After a bit of digging through the results I was able to identify a few kinks. Embarrassingly one of them was that the automatic seat assignment was reading a value from the Windows registry in a tight inner loop. Reading from the registry is very slow compared to reading from memory. Because the registry access was buried a few levels deep in function calls it wasn’t obvious that this was occurring. It was trivial to fix once identified. Another problem was that some intermediate values were being continually recalculated, even though none of the input values had changed. Again this was fairly trivial to fix. I also found that one part of the seat assignment genetic algorithm took time proportional to the square of the number of guests ( O(n^2) ). After quite a bit of work I was able to reduce this to a time linearly proportional to the number of guests (O(n) ). This led to big speed improvements for larger table plans. I didn’t attempt any further optimisation as I felt was getting into diminishing returns. I also straightened out some kinks in reading and writing files, redrawing seating charts and exporting data. The end result is that the new version of PerfectTablePlan is now much more usable for plans with 1000+ guests.

I was favourably impressed with LTProf and will probably buy a copy next time I need to do some optimisation. At \$49.95 it is very cheap compared to many other profilers (Intel VTune is \$699). LTProf was relatively simple to use and interpret, but it did have quirks. In particular, it showed some impossible call trees (showing X called by Y, where this wasn’t possible). This may have been an artefect of the sampling approach taken. I will probably also have a look at the free MacOSX Shark profiler at some point.

I also tried tweaking compiler settings to see how much difference this made. Results are shown below. You can see that there is a marked difference with and without compiler optimisation, and a noticeable difference between the -O1 and -O2 optimisations (the smaller the bar, the better, obviously):

Effect of VS2005 compiler optimisation on automatic seating assignment run time

Obviously the results might be quite different for your own application, depending on the types of calculations you are doing. My genetic algorithm is requires large amounts of integer arithmetic and list traversal and manipulation.

The difference in executable sizes due to optimisation is small:

I tried the two other optimisation flags in addition to -O2.

• /OPT:NOWIN98 – section alignment does not have to be optimal for Windows 98.
• /GL – turns on global optimisation (e.g. across source files, instead of just within source files).

However it should be noted that most of the genetic algorithm is compiled in a single file already, so perhaps /GL couldn’t be expected to add much. I compared VC++6 and VS2005 version of the same program and found that VS2005 was significantly faster[1]:

I also compared GCC compiler optimisation for the MacOSX version. Compared with VS2005 GCC has a more noticeable difference between optimised and unoptimised, but a smaller difference between the different optimisations:

Surprisingly -O3 was slower than -O2. Again the effect of optimisation on executable size is small.

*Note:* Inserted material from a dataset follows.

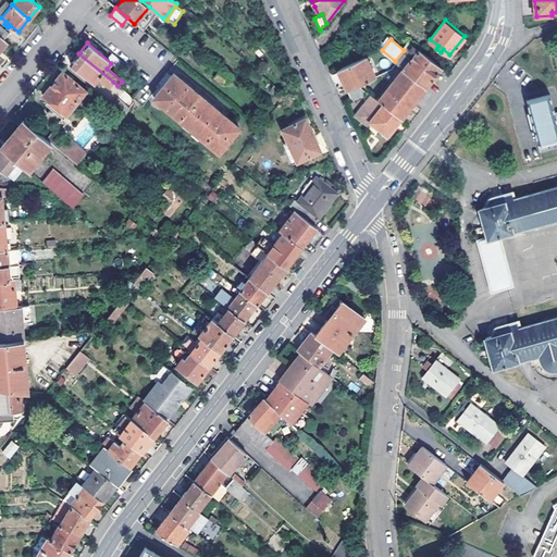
[(404,69),(425,86),(438,70),(442,65),(420,49),(419,49),(409,42),(404,50),(395,61),(395,62),(400,66),(404,69)]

I also tested the relative speeds of my 3 main development machines[2]:

It is interesting to note that the XP box runs the seat assignment at near 100% CPU utilisation, but the Vista box never goes above 50% CPU utilisation. This is because the Vista box is a dual core, but my the seat assignment is currently only single threaded. I will probably add multi-threading in a future version to improve the CPU utilisation on multi-core machines.

In conclusion:

• Don’t assume, measure. Use a profiler to find out where your application is spending all its time. It almost certainly won’t be where you expected.
• Get the algorithm right. This can make orders of magnitude difference to the runtime.
• Compiler optimisation is worth doing, perhaps giving a 2-4 times speed improvement over an application built without compiler optimisation. It probably isn’t worth spending too much time tweaking compiler settings though.
• Don’t let a software engineer fit your dishwasher.